The Detroit Lions are 0-6 and in the driver’s seat for the No. 1 overall pick in the 2022 NFL Draft after the Jacksonville Jaguars upended the Miami Dolphins in Sunday’s game across the pond. Armed with a second first-round pick in their arsenal—currently No. 28 overall from the Los Angeles Rams—general manager Brad Holmes will have an opportunity to take the Lions one step closer to respectability this offseason.
Here’s the tricky thing with the NFL draft: it’s great to have multiple picks, and it’s even better to have the first-overall pick, but those picks have to align with a quality draft class to really pay off. And for a Lions team that would love to spend the top selection on a quarterback, they may be out of luck in 2022.
The scouting team here at The Draft Network published the updated TDN100—October’s ranking of the top 100 prospects for the 2022 NFL Draft—and the first quarterback on the list doesn’t appear until No. 19, Liberty’s Malik Willis. Cincinnati’s Desmond Ridder is next (No. 26) followed by Ole Miss’ Matt Corral (No. 27), which suggests next April’s draft won’t be devoid of quarterback prospects, but it doesn’t appear like there’s a blue-chipper in its mix either.
In fact, if that tiering holds true on draft weekend, Detroit might be better off waiting until their second first-round pick to select a quarterback. The Rams are a quality team and will likely make a deep playoff run, but if they fall short of the Super Bowl, their draft slot could fall right in the strike zone for this year’s quarterback class.
There’s another option for the Lions, even if it’s an unpopular one with the fan base: roll with Jared Goff in 2022 and add talent around him in this year’s draft. He’s under contract through the 2024 season and has established himself as, at least, an average starting quarterback. If the Lions decide to commit to him for the next couple of seasons, it opens the door for Holmes to make impact picks at other positions.
At No. 1 overall, Detroit could take either of the top two players on the updated TDN100—Kyle Hamilton (SAF, Notre Dame) or Kayvon Thibodeaux (Edge, Oregon). The odds would favor Thibodeaux being the pick because of positional value, but I have a sneaky suspicion that Hamilton will be viewed as a defensive eraser and rare prospect who shifts the thought process surrounding the value of drafting safeties in the top five, including at No. 1 overall.
Shifting our attention to the No. 28 overall—or that general range for Detroit’s second first-rounder—there are some intriguing options, especially at wide receiver where USC’s Drake London has shot up the rankings to the Lions’ exact slot: No. 28.
London would make a ton of sense for Detroit.

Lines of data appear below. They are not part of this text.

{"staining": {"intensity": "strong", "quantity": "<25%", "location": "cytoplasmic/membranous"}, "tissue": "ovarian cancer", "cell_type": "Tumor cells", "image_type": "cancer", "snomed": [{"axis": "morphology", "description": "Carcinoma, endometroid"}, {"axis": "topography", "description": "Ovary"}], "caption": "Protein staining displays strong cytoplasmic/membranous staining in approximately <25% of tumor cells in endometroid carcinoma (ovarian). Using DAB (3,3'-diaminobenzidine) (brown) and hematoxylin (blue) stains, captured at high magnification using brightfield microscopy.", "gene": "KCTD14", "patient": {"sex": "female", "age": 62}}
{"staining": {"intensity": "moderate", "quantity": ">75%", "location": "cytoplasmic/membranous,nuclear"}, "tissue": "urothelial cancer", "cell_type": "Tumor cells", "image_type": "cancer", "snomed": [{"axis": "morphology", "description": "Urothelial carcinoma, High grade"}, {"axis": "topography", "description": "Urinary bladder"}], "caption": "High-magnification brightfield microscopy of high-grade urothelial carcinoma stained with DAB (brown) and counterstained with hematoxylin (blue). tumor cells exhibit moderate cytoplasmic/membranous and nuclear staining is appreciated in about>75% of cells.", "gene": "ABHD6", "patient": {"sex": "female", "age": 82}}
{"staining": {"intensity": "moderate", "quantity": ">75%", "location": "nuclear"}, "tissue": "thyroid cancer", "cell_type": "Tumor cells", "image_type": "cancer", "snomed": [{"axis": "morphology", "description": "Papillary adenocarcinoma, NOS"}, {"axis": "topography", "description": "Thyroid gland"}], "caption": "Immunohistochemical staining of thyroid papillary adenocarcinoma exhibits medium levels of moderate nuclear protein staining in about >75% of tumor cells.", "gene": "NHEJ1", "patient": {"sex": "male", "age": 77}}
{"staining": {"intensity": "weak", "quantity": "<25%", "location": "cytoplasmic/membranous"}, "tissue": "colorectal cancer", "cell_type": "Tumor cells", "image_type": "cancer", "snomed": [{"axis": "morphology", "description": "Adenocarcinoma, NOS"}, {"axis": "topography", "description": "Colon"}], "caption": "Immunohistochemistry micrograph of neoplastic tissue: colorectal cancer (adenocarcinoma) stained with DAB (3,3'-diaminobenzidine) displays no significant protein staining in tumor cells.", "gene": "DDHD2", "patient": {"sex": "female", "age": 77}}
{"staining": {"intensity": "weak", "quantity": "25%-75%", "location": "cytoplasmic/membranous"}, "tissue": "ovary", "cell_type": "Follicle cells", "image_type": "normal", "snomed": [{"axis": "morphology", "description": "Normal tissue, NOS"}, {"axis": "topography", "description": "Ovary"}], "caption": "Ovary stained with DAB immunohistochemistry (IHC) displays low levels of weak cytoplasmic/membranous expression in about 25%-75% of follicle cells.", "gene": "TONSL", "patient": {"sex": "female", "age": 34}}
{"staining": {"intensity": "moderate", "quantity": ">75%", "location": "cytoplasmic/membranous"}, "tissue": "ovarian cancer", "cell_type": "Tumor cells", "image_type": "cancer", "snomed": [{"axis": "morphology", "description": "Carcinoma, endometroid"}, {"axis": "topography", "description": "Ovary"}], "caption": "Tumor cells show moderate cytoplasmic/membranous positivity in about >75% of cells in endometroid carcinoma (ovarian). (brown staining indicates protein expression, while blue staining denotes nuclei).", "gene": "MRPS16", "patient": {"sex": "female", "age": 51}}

There’s no doubt the Lions will be one of the more aggressive teams in the wide receiver market this offseason. London offers a physical profile that’s lacking from Detroit’s roster and would instantly be the most talented pass-catcher on the team. He’d combine with Amon-Ra St. Brown to flip Detroit from the squad with the least talent in the wide receiver room to a club that suddenly has two promising players to build a passing game around.
Sure, a draft haul of Hamilton and London wouldn’t be the kind of sexy return that teams hope for when they end a year with the top overall pick, but they would represent two building blocks for a roster that’s rebuilding from the ground up. A heat-seeking missile in the secondary and a wide receiver with a my-ball mentality? It could be a lot worse.
One final thought on the 2022 quarterback class. It’s true the scouts at The Draft Network don’t have a quarterback in the top 10 and only one among the top-20 prospects. But they do have three that rank in the top 32. Said another way, there are three quarterbacks who could conceivably go in the first round based on these rankings. And whenever there’s a quarterback who might have a mid-first-round grade like Willis? That usually means he’ll be in the discussion for the first-overall pick. The door can’t be entirely closed on the Lions (or any team that ends up with the top pick, sans the Jaguars) valuing one of these passers that high.
Still, overdrafting a quarterback is a risky proposition and one that I don’t think the Lions will mess with this year. They had a chance to pick a quarterback in the 2021 draft when both Justin Fields and Mac Jones were still on the board when they were on the clock. Holmes went with a blue-chip offensive tackle (Penei Sewell) instead. That decision is a sneak peek inside his mind and should give fans confidence that he won’t draft a quarterback just to draft a quarterback.
With a weaker quarterback class this year, and some real game-changing talents who will be available on defense, the Lions’ draft board is likely to look similar to the TDN100—and that’s a good thing for their fans.